How to create a healthy workplace

A healthy workplace is one which works for everyone and it’s important that adequate time is spent trying to create this.

“Healthy” workplaces are ones that provide an open environment in which everyone feels comfortable to approach both managers and colleagues about any stresses they may have, but it is also a company culture which does not reward or prioritise unhealthy working behaviours.

Instead of standalone initiatives that often do not have sustainable results, focus on determining the root cause and integrating employee wellbeing into all your processes. By following a strategy that places employee wellbeing at the heart of your company culture, you can begin to create a healthy workplace.

However, it is important to remember that this is a process that should be continually revised in order to ensure no-one is slipping through the cracks and everyone is always seeking ways to improve.

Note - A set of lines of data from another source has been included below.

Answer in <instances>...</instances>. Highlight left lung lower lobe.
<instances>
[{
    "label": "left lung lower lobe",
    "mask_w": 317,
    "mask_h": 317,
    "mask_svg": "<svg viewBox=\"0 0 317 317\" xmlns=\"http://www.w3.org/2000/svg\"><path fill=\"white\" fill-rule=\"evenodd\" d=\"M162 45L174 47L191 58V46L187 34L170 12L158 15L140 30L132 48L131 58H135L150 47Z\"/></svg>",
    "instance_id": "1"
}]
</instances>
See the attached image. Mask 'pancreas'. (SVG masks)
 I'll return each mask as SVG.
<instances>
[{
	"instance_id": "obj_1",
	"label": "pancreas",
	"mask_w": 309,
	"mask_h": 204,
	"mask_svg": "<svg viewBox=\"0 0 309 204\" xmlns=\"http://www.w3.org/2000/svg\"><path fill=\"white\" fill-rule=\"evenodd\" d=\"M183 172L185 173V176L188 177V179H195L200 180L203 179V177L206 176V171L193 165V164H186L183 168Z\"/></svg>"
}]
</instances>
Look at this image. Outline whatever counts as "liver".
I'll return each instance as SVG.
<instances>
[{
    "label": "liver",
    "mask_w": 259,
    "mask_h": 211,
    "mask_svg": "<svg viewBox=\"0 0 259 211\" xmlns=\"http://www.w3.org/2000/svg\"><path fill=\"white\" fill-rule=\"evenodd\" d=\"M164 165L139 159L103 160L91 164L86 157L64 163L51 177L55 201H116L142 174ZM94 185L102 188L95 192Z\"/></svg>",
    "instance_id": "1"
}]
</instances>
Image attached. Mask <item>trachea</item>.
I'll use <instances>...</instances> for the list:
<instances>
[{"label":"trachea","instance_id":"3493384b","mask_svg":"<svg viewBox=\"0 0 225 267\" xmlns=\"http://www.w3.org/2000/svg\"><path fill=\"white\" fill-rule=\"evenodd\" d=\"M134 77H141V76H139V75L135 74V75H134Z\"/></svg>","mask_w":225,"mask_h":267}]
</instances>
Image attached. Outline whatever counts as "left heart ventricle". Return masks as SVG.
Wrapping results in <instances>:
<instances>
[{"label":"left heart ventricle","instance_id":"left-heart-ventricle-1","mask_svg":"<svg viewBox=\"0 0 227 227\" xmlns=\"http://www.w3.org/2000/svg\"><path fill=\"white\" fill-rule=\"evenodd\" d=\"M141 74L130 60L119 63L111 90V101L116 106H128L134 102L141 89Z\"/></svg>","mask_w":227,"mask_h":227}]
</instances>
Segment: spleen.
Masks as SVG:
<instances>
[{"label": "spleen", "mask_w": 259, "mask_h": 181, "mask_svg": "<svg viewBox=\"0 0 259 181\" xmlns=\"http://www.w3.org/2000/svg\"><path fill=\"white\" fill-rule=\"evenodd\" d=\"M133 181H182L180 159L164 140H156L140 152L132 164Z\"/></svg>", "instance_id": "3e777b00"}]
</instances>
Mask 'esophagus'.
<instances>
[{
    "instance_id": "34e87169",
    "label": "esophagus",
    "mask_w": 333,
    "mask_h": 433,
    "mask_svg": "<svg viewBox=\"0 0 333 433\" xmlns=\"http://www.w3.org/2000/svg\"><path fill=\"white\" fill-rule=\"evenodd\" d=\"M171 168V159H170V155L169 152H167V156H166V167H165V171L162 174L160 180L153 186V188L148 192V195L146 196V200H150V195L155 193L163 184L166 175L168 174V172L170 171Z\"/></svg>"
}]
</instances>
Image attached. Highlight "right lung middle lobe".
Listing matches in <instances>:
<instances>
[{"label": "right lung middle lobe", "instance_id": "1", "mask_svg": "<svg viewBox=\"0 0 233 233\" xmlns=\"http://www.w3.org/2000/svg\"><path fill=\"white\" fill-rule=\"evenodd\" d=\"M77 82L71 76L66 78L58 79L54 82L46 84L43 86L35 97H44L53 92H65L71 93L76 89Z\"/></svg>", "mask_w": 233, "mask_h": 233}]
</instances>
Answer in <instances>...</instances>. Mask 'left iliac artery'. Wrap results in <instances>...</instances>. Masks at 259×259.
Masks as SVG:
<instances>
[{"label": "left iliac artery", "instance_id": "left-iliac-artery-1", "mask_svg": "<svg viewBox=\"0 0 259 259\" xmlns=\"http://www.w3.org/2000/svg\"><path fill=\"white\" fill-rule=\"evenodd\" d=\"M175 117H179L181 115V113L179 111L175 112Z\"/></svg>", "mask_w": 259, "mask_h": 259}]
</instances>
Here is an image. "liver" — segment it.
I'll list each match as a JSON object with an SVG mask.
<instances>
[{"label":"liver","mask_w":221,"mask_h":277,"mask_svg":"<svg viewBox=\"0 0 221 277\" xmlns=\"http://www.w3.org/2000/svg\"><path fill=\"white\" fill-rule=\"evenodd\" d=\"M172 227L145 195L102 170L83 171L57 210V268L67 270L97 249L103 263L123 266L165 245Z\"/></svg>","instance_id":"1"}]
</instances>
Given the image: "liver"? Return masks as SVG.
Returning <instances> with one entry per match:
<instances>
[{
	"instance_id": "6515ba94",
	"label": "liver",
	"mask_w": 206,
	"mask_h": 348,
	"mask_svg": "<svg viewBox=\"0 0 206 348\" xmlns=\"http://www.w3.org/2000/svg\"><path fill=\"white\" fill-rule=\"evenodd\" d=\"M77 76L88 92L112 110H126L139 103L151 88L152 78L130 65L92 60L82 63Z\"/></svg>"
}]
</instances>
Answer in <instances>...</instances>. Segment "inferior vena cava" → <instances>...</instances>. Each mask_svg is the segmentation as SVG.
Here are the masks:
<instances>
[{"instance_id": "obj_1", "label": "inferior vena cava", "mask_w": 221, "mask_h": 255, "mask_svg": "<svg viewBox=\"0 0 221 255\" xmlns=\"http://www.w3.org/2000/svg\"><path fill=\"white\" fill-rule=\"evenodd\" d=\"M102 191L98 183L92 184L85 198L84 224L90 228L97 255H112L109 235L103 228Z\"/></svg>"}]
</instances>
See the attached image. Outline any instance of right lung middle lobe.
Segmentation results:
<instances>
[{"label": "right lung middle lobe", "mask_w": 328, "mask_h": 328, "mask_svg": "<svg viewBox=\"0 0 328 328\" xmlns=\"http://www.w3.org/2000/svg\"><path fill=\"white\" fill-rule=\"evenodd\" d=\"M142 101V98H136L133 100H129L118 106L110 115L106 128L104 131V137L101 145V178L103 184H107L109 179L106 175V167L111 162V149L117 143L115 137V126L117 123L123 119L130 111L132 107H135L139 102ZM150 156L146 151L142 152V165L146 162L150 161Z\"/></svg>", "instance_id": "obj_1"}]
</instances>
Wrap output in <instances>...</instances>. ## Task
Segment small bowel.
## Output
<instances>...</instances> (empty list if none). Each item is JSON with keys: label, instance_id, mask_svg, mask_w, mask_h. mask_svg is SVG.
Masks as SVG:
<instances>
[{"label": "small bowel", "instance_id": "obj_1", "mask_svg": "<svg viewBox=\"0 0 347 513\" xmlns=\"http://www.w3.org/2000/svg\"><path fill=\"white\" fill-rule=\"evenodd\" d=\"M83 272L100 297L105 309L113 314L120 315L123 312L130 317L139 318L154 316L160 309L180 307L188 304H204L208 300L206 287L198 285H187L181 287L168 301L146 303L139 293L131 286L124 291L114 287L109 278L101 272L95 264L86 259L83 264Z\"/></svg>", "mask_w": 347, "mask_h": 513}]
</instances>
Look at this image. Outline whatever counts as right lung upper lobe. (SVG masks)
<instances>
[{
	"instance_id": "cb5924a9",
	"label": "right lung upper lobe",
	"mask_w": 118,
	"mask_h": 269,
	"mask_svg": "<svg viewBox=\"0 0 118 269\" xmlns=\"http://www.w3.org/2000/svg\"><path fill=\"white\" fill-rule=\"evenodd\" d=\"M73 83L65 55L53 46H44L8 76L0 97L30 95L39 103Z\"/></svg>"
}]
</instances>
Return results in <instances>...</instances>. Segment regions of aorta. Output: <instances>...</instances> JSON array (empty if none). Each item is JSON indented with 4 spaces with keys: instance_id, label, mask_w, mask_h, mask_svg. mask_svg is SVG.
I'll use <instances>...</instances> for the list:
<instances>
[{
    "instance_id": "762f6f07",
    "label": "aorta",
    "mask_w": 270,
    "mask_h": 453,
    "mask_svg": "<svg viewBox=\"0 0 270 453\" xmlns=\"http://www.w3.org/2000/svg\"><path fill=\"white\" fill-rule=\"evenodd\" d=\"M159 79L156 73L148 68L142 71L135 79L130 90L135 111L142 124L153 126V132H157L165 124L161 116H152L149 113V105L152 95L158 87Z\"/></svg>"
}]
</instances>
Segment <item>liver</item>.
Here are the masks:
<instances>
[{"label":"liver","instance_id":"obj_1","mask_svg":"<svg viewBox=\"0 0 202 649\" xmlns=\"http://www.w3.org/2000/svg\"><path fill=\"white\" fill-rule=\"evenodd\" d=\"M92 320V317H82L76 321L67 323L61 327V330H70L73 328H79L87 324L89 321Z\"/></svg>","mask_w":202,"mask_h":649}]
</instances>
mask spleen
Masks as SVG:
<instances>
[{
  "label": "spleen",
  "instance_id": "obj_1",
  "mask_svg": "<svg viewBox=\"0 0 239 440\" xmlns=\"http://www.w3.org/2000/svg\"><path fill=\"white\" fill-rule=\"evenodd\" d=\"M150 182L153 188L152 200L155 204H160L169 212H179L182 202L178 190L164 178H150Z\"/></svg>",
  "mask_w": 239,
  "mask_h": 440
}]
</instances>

Consider root causes, not quick fixes

Even when you think you have processes in place to prevent instances of stress or conflict from occurring, sometimes circumstances will occur where you need to manage these behaviours. Rather than focus on a quick fix which may remove the surface problem, always place priority on finding the root cause of any negative behaviour or of an employee showing signs of stress or burnout. Instead of these quick fixes, try and see if there are any common themes in the issues that are arising so any problem-causing processes can be eliminated. It is quite possible that instances of out of character irritability or disinterest may be caused by underlying feelings of stress, so to begin to solve this and stop it having the same effect on others, you may need to change your time management processes or working hour expectations to ensure you are not always wanting employees to work late or through their breaks. This may take up more time than a quick win, but as the problem will not resurface, it is much more beneficial in the long run. Similarly, everyone will become much clearer on your expectations of them so can represent your values perfectly.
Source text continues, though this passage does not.